All the details concerning the horseshoe crab are opposite to the expectations of evolution theory. This is a hardy, tolerant organism which suffers neither from predators nor climatic extremes. They eat almost anything so they should not starve. Within their populations there is also much genetic variability. Such a generalist, genetically diverse taxon should be one of a rich profusion of similar species. Divergence should long have been the order of the day here. But horseshoe crabs remain taxonomically isolated although they are found in deep depths of rock.
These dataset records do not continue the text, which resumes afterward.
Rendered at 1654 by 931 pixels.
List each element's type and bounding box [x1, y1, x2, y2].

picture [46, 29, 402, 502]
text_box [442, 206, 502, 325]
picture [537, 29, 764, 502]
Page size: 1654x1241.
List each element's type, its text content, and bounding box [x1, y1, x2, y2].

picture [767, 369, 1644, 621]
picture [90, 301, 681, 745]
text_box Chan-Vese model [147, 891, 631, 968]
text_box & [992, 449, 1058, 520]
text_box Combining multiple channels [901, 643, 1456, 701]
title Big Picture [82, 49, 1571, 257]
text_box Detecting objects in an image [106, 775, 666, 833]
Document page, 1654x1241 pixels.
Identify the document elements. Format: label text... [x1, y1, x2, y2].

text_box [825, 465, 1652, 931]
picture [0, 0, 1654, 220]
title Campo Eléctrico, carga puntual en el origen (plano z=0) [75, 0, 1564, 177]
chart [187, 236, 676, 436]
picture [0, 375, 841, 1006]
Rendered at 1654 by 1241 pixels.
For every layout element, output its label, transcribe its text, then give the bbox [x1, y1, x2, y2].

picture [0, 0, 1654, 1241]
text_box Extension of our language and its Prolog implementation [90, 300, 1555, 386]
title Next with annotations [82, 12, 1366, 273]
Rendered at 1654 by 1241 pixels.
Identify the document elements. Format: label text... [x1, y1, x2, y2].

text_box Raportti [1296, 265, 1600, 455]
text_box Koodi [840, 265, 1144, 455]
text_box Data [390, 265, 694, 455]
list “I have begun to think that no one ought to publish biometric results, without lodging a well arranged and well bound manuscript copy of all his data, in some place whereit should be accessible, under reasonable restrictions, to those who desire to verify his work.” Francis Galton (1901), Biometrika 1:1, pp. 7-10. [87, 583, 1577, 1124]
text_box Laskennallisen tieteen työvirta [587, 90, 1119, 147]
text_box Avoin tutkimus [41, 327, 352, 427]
In that the fossil specimens are so similar to living species, it seems evident that their past ecology would be similar to today. Do they enjoy fancy eyesight today? Then they must have had the same capacity in the past. Evolution theory cannot account for the development of such a complex but peripherally useful system. An oscillating system which varies in sensitivity over the course of a day by a factor of up to one million times would require powerful selection. But this is an all or nothing system so selection would be ineffective anyway. There is no special reason other than intelligent planning why this creature is so gifted. What an interesting example of richness and variety in the creation. What an original method the males employ to find a mate. There is no reason to believe they have ever conducted their courtships in any other way.